Uchis verwurzelt ihren Soundtrack mit funkelnden Funkgitarren und wiegenden, verführerischen Rhythmen. Während Polachek und Dreijer die euphorische Sehnsucht durch rauschende musikalische Interpretation betonen, unterstreicht Uchis mit gemächlicher Leichtigkeit die angespannte, lüsterne Anziehungskraft. Anstatt den Lichtgeschwindigkeits-Nervenkitzel der Jagd zu reiten, sind wir so lange wie möglich in diesem glückseligen Moment.

Während des gesamten Albums nimmt uns Uchis mit auf eine Reise vom Herzschmerz bis hin zur Suche nach einer größeren Bedeutung durch Liebe und Lust. „I want to be around you every day/ This feeling in my body is not the same“, singt Omar Apollo an der Seite von Kali Uchis auf „Worth the Wait“, ein Highlight, das zeigt, dass die Sehnsucht nach etwas uns nicht nur trägt, sondern auch verändert uns auch. Gegen Ende des Albums genießt sie ihren Selbstwert auf dem funkelnden Pop-Juwel „Deserve Me“ mit Summer Walker und sehnt sich nach einem Vergnügen, das sie hoch hinaus in „Moonlight“ bringen wird. Bei „Fantasy“ mit Don Toliver gibt sie sich jemandem hin: „I just want the fantasy/ Love it when you anbet me.“ Uchis‘ Begierde braucht keine extreme Transformation oder Wiedergeburt, festigt ihr Selbstbewusstsein und befreit Menschen, wenn sie ihr nicht mehr dienen.

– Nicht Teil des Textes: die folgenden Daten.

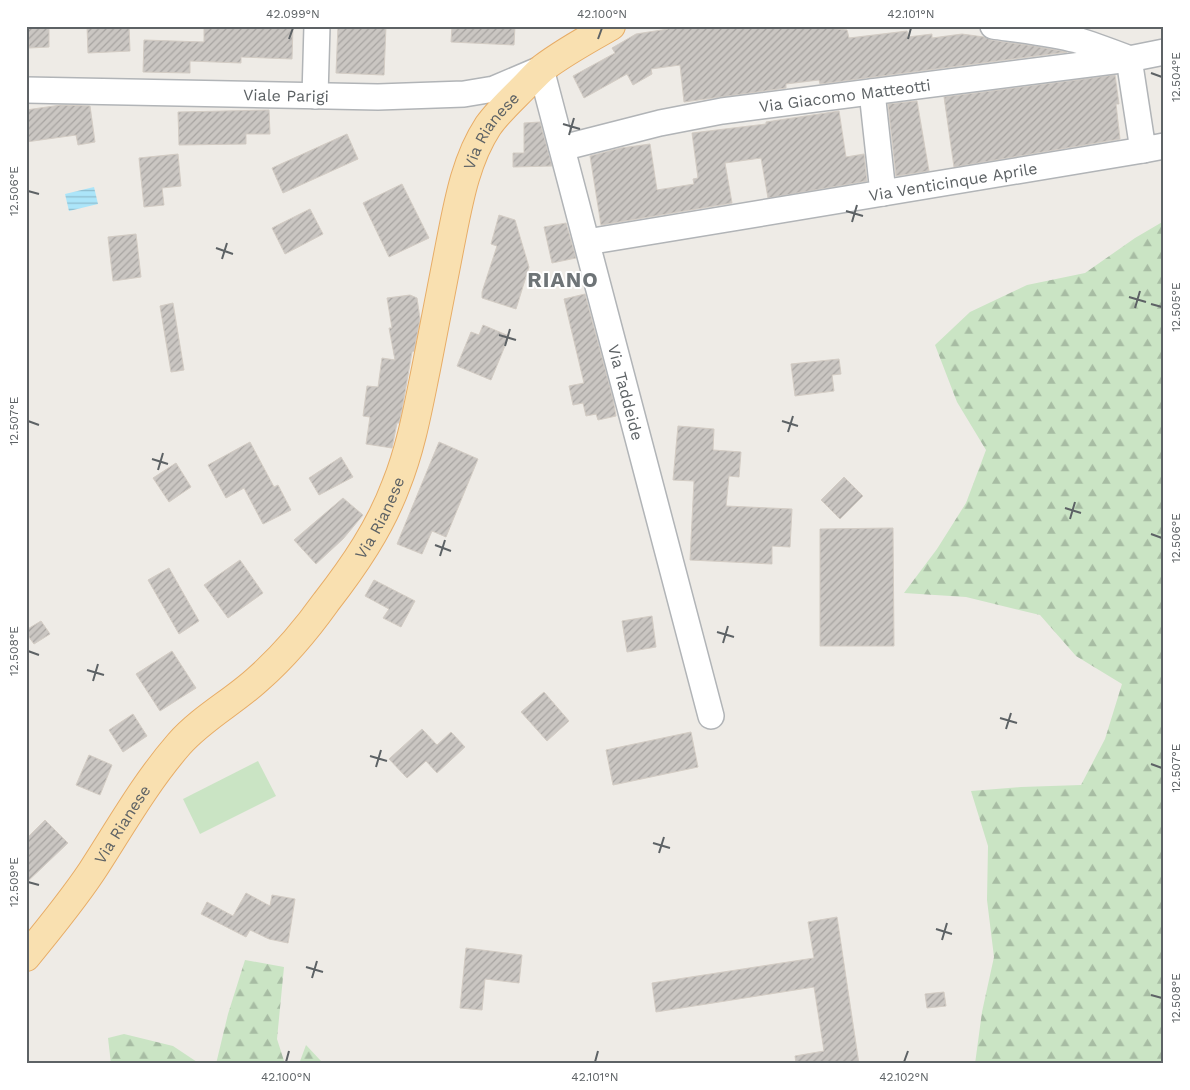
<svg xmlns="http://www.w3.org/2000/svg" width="1190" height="1090" viewBox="0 0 1190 1090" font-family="'Work Sans',sans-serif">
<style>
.forest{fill:url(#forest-firs)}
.garden{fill:#cae4c4}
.water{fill:url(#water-rules)}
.building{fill:url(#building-hatch);stroke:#d3ccc4}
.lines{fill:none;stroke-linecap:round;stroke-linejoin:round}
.minor-casing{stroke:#b1b4b7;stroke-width:28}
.major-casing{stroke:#e7ac66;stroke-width:30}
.minor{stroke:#fff;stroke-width:25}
.major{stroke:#f9e0b0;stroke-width:28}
.ticks{fill:none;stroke:#5d6265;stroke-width:2}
.labels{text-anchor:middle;stroke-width:4;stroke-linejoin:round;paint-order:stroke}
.street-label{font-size:16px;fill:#5d6265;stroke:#fff}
.district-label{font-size:21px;font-weight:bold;letter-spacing:1px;fill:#6e7477;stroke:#fff}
.neatline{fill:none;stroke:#5d6265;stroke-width:2}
.ticks-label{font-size:12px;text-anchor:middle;fill:#5d6265}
</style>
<defs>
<pattern id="forest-firs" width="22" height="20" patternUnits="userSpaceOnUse" patternTransform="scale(1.25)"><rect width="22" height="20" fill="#cae4c4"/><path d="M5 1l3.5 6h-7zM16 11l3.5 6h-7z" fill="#a7bca3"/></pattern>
<pattern id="water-rules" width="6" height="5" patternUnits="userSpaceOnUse" patternTransform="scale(1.25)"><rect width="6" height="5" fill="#ace5f9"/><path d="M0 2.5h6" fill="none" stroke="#8fbdcd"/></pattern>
<pattern id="building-hatch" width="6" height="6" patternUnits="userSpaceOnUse" patternTransform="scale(1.25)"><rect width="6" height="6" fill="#cac6c2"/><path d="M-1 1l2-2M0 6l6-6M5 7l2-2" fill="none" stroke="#a7a4a1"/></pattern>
</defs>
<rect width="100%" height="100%" fill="#eeebe6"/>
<!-- forest -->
<g class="forest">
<polygon points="1164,221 1164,1064 975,1064 982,1012 994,957 987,900 988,846 971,791 1021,787 1081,785 1105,739 1122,684 1076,656 1040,615 966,597 904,593 937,549 966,503 986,450 957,402 935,345 970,312 1027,285 1085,273 1135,238"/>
<polygon points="245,960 284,967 277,1039 285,1064 216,1064 228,1014"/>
<polygon points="124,1034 173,1046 200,1064 111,1064 108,1038"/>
<polygon points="306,1045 321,1061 324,1064 299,1064"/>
</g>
<!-- garden -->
<polygon class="garden" points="258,761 276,796 200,834 183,799"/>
<!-- water -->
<polygon class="water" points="94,187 98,204 69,211 65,194"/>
<!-- building -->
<g class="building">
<polygon points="26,26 49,26 49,47 29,48 29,41 26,41"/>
<polygon points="87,26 129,26 130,51 88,53"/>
<polygon points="204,26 293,26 292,59 241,57 241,63 190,61 190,73 143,72 144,40 204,42"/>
<polygon points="338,26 386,26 384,75 336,73"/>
<polygon points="452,26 515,26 514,45 451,42"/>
<polygon points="667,26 808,26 847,30 849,38 907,31 908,37 932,34 932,38 962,34 984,37 991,40 1034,46 1067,52 820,84 819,80 786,84 786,88 684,102 680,65 651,69 652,74 633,85 627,74 584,98 573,76 615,53 612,48 636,34 668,29"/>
<polygon points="1115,75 1119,104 1116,104 1120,139 954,167 944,97"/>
<polygon points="917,101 929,171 896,176 888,104"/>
<polygon points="61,105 90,106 95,142 78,145 76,135 26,142 26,110"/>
<polygon points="269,110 270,134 246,134 246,144 179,145 178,112"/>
<polygon points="839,111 846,157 864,154 867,181 768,198 761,158 725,163 732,203 601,225 590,156 621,148 650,144 657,190 694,184 693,179 698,178 692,133 766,124 766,122"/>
<polygon points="540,122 552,166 513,167 513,153 524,153 524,123"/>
<polygon points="347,134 358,159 283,193 272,168"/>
<polygon points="178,154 181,186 162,188 164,205 144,207 139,158"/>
<polygon points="402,184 429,238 389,257 363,203"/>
<polygon points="310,209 323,234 285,254 272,228"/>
<polygon points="499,215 515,220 529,267 516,309 482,298 482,292 497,246 491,244"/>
<polygon points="566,223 576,258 552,263 544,227"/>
<polygon points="136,234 141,277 113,281 108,237"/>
<polygon points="585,294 613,399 616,416 598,420 596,414 586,416 583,403 573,405 569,386 584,383 564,299"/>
<polygon points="410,295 417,298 420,319 414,351 412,352 402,410 399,423 397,423 392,448 366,444 370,417 363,416 367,386 378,387 382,358 395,360 389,328 392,328 387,298"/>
<polygon points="173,303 184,370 171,372 160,306"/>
<polygon points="483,325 509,336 491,380 457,366 471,332 479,335"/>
<polygon points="839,359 841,374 832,375 834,391 795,396 791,364"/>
<polygon points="678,426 714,429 713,450 741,452 739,477 729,476 726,506 792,509 790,547 772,546 772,564 690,560 694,481 673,480"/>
<polygon points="250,442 274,487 278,485 291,510 263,524 244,488 226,498 208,465"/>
<polygon points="439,442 478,459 446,537 432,531 422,554 397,544"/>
<polygon points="341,457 353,477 319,495 309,478"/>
<polygon points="176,463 191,487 169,502 153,478"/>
<polygon points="844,477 863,496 840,519 821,500"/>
<polygon points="343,498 363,515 343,539 316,564 294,540"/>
<polygon points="893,528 894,646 820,646 820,529"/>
<polygon points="240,560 263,593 228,618 204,585"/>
<polygon points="169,568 199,621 179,634 148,580"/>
<polygon points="374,580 415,601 401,627 383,618 389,609 365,596"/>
<polygon points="652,616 656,647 627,652 622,621"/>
<polygon points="41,621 50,634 34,644 26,633 26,630"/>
<polygon points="172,651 196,688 160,711 136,674"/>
<polygon points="544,692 569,721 547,741 521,712"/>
<polygon points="133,714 147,736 123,752 109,730"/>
<polygon points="422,729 437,745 451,732 465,747 437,773 426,761 407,778 389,759"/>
<polygon points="691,732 698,767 613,785 606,750"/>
<polygon points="89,755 112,765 100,795 76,785"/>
<polygon points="45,820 68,843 26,883 26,839"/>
<polygon points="246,893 270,906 272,895 295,899 288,943 269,939 250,930 246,937 201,914 207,902 233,916"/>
<polygon points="837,917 859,1064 796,1064 795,1056 824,1051 814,987 656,1012 652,983 814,958 808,922"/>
<polygon points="466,948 522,955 519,983 485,979 482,1010 460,1008"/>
<polygon points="944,992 946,1006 927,1008 925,994"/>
</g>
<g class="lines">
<!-- minor casing -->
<g class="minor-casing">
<g id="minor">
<path d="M993 26C1022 30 1050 33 1077 40 1093 45 1109 51 1125 57"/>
<polyline points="1129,59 1143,150 1164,146"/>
<path id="s1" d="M26 90 378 97 464 94 494 89 541 69 711 716"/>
<polyline points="872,92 883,193"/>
<polyline points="315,96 317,26"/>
<path id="s2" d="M562 148 660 123 722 111 1129 59 1164 52"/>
<path id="s3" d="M587 242 1143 150"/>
</g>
</g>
<!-- major casing -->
<g class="major-casing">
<g id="major">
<path id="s4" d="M26 957C49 929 72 901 92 871 120 828 145 783 179 744 202 718 233 702 258 679 284 656 306 630 326 602 354 566 380 528 396 485 411 448 418 408 426 369 434 328 442 286 450 245 458 205 465 161 488 126 498 112 511 100 523 88 529 82 536 74 543 68 564 52 588 39 611 26"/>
</g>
</g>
<!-- minor -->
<use href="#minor" class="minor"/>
<!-- major -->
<use href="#major" class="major"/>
</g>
<!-- ticks -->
<path class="ticks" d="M289 39 293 28M598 39 602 28M908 39 911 28M1151 73 1162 77M563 124 580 129M569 135 574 118M28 191 39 194M846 211 863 216M852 222 857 205M216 248 233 254M222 259 227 243M1129 297 1146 302M1151 304 1162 307M1135 308 1140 291M499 335 516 340M505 346 510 329M28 421 39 425M782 421 798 426M788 432 793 416M152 459 168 464M158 470 163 453M1065 508 1081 513M1070 519 1075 502M1151 534 1162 538M435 545 451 551M440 556 445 540M717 632 734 637M723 643 728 626M28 651 39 655M87 670 104 675M93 681 98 664M1000 718 1017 723M1006 729 1011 713M370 756 387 761M1151 764 1162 768M376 767 381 750M653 843 670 848M659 853 664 837M28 882 39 885M936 929 952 934M942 940 947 923M306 967 323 972M312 978 317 961M1151 995 1162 998M286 1062 289 1051M595 1062 598 1051M904 1062 908 1051"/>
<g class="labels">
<!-- street labels -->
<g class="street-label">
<text dy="6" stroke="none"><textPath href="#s1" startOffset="260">Viale Parigi</textPath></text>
<text dy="6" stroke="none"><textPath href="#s2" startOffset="288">Via Giacomo Matteotti</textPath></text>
<text dy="6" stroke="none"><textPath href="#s4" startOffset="974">Via Rianese</textPath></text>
<text dy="6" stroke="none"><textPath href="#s3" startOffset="371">Via Venticinque Aprile</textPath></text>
<text dy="6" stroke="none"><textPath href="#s1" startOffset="854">Via Taddeide</textPath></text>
<text dy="6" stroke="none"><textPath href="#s4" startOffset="568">Via Rianese</textPath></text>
<text dy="6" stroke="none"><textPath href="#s4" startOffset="164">Via Rianese</textPath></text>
</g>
<!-- district labels -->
<g class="district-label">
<text x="563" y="287">RIANO</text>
</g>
</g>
<!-- border -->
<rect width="1190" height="1090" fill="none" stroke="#ffffff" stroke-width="55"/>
<rect x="28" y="28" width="1134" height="1034" class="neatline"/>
<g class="ticks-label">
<text x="293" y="18">42.099°N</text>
<text x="602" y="18">42.100°N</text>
<text x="911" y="18">42.101°N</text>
<text transform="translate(1176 77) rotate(-90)" y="4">12.504°E</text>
<text transform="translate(14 191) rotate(-90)" y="4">12.506°E</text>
<text transform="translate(1176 307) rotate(-90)" y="4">12.505°E</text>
<text transform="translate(14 421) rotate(-90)" y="4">12.507°E</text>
<text transform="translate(1176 538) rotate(-90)" y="4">12.506°E</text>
<text transform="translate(14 651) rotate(-90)" y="4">12.508°E</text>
<text transform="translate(1176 768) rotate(-90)" y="4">12.507°E</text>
<text transform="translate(14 882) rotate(-90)" y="4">12.509°E</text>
<text transform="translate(1176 998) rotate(-90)" y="4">12.508°E</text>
<text x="286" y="1081">42.100°N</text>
<text x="595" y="1081">42.101°N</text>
<text x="904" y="1081">42.102°N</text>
</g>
</svg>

Je nach Grad der Verzweiflung kann das Verlangen nach etwas eine leidenschaftliche Jagd oder eine träge Suche sein, sei es nach Liebe, Sex, Essen, spirituellem Wachstum oder einem neuen Modetrend. Es ist eine Motivation, ein Grund zu leben, und wie Polachek und Dreijer gezeigt haben, kann es ein guter Fick sein – aber es ist auch viel mehr als das. Es wird uns in eine Spirale der Transformation schicken. „Die Aufwärtsspirale ist vielleicht das, was wir dem Himmel am nächsten kommen können – eine Art Himmel auf Erden, den wir in Momenten völliger Selbstlosigkeit und Verliebtheit spüren. Das sind wirklich die Momente, in denen man spürt, wie man sich in etwas anderes verwandelt“, sagte Polachek. Verlangen und sein brennendes Streben nach einer sexuellen Revolution oder einem erneuerten, sorglosen Selbstgefühl können die Ketten gesellschaftlicher oder selbst auferlegter Scham sprengen. In Psychologie, Das Leben ist ein „kontinuierlicher Strom des Verlangens“. Kreaturen des freien Willens, wo wären sie ohne Verlangen?